→ **Problems to solve**
**1)** Reproduce the Salmon Creek Farm recollection word for word, starting with "Salmon Creek Farm was" and going on through "and bass player.".
**2)** Pick up the Salmon Creek Farm recollection after its last sentence and keep writing it.

While living in New York and looking for a rural commune to move our family to, my partner and I visited Salmon Creek Farm in 1974. Communes attracted us because we felt it was the best way to raise a family, where the kids would have a bunch of other kids to play and grow with as well as have several adults there to be their communal aunts and uncles— an extended “family of choice.” We believed the nuclear family limited peer and generational interactions for the kids, and put too much pressure on the parents to supply all the modeling for them. We thought the kids would thrive having lots of choices in “siblings” and “parents,” and the adults would have assistance in their childrearing roles.
Salmon Creek Farm had the added attraction of having a publishing company there, Freestone Press. My partner and I has been running our Times Change Press in New York City, but then wanted to move us and it to a rural commune. Finding one already with other publishers and writers was an added motivation for us to move across country and to start a new life.
The Mendocino Coast was an ideal location because of its ideal climate— never too hot or too cold, its beautiful wild redwood forests and streamside environment near the coast, and its close proximity to cosmopolitan culture with a strong artists’ community, symphony orchestra, theater company, foreign films series, several rock and world music bands and stimulating progressive political movements to oppose war, nuclear weapons and destruction of our nearby redwood forests, salmon-bearing streams and the environment in general.
I, personally, found the commune experience very growthful. For me it was a good balance between privacy in our various hillside cabins linked only by foot trails, and community in our shared spaces and in running our commune together. This last came about thru business meetings every Sunday morning where we worked out our group finances and interpersonal conflicts. We had a jointly written set of goals and bylaws, and adults and kids all had an equal right to speak and vote, usually deciding issues consensually. We employed “radical therapy” and “co-counseling” techniques to help us thru the inevitable interpersonal conflicts; they helped us avoid commune self-destruction which was the downfall of many of them in those days. By living closely with a dozen communards and regularly working thru our issues, it greatly helped me learn to how to articulate my feelings, to really “hear” others', and to develop ways to problem solve together.
Salmon Creek Farm was structured then as a dozen private cabins which we each designed and built ourselves, and we had a separate central meeting room, kitchen & dining room, garden and orchard we planted, barn for our chickens and goats, and a bathhouse with shower and sauna. Every Sunday we had our weekly meeting in the morning and then a workday in the afternoon, planting fruit trees, repairing fences, barn building or whatever was needed. Sunday evenings we opened the Farm to neighbors and guests for a sauna and supper followed by schmoozing and singing aided by our guitarists and bass player.

→ **Material provided**
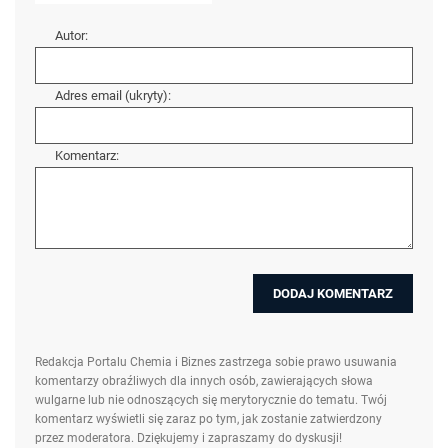
Autor:
Adres email (ukryty):
Komentarz:
Redakcja Portalu Chemia i Biznes zastrzega sobie prawo usuwania
komentarzy obraźliwych dla innych osób, zawierających słowa
wulgarne lub nie odnoszących się merytorycznie do tematu. Twój
komentarz wyświetli się zaraz po tym, jak zostanie zatwierdzony
przez moderatora. Dziękujemy i zapraszamy do dyskusji!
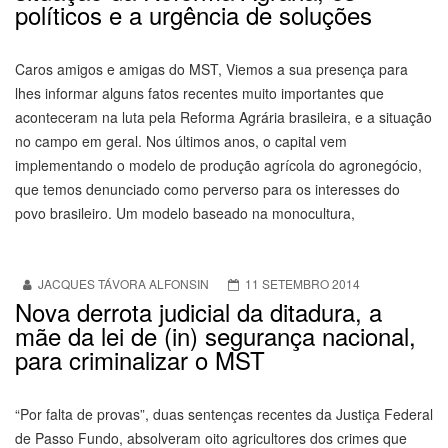
políticos e a urgência de soluções
Caros amigos e amigas do MST, Viemos a sua presença para
lhes informar alguns fatos recentes muito importantes que
aconteceram na luta pela Reforma Agrária brasileira, e a situação
no campo em geral. Nos últimos anos, o capital vem
implementando o modelo de produção agrícola do agronegócio,
que temos denunciado como perverso para os interesses do
povo brasileiro. Um modelo baseado na monocultura,
JACQUES TÁVORA ALFONSIN
11 SETEMBRO 2014
Nova derrota judicial da ditadura, a
mãe da lei de (in) segurança nacional,
para criminalizar o MST
“Por falta de provas”, duas sentenças recentes da Justiça Federal
de Passo Fundo, absolveram oito agricultores dos crimes que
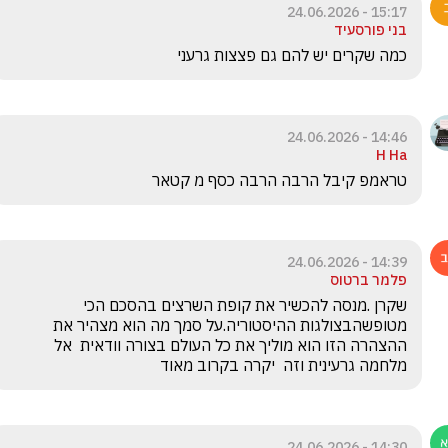
15:17 - 24.06.2026
בני פורסעיד
כמה שקרים יש להם גם פצצות גרעני
14:46 - 24.06.2026
H Ha
טראמפ קיבל הרבה הרבה כסף מ קטאר
14:39 - 24.06.2026
פלמר ברטוס
שקרן .מנסה להכשיר את קופת השרצים בהסכם הכי 
מטופשהבצולגות ההיסטוריה.על סמך מה הוא מצהיר את 
ההצהרה הזו הוא מוליך את כל העולם בצורה וודאית  אל 
מלחמה גרעינית וזה  יקרה בקרוב מאוד
14:30 - 24.06.2026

→ **Written responses**
**1)**
Salmon Creek Farm was structured then as a dozen private cabins which we each designed and built ourselves, and we had a separate central meeting room, kitchen & dining room, garden and orchard we planted, barn for our chickens and goats, and a bathhouse with shower and sauna. Every Sunday we had our weekly meeting in the morning and then a workday in the afternoon, planting fruit trees, repairing fences, barn building or whatever was needed. Sunday evenings we opened the Farm to neighbors and guests for a sauna and supper followed by schmoozing and singing aided by our guitarists and bass player.

**2)**
SCF was structured financially with each member, who had to be approved by all existing members, paying around $40 a month to pay for their portion of the land purchase, and another $40/month for communal expenses like groceries, chainsaw repairs, fencing, etc. We each built our own homes and owned them, while all 33 acres of land, from ridge top to Salmon Creek at the bottom, were owned collectively. Each person needed to work off-site to earn the money for this $80/month and their own expenses like car, expenditures in town, travel, etc. But because we lived so simply a couple days of work a week would generally cover our needs. Our first seven years we had no electricity or phones so no bills for that; most clothing came from “free boxes,” thrift stores and neighborhood trading parties; and early on we shared a pickup truck, chainsaws and other necessities of rural living.
Building our simple cabins was not very expensive because we gathered materials, like free siding by taking down abandoned Petaluma chicken coops or scrounging cheap locally-milled lumber and used windows. For example, most of the windows in my bright solar cabin were factory-rejected pinball machine glass tops. They and nearly all of our cabins are still there, fifty years later, housing guests to Salmon Creek Farm today.





Now aged 82, moving to SCF was one of the best choices I made in my life. I lived there 15 years and loved the simple, close-to-earth life with an extended “family of choice,” several of whom I still love and interact with. We, with other area communards and like-minded souls of the then “back-to-the-land,” “simple living” movement helped to form a population and culture rich in political activists, artists of all types and community-serving folk. I live today next-door to SCF, as do a couple other SCF alumni, still interact with it occasionally, and can’t imagine any place else I would rather be. Live simple, share and care about community and the planet. That’s a credo we aimed at then and still sounds good to me today.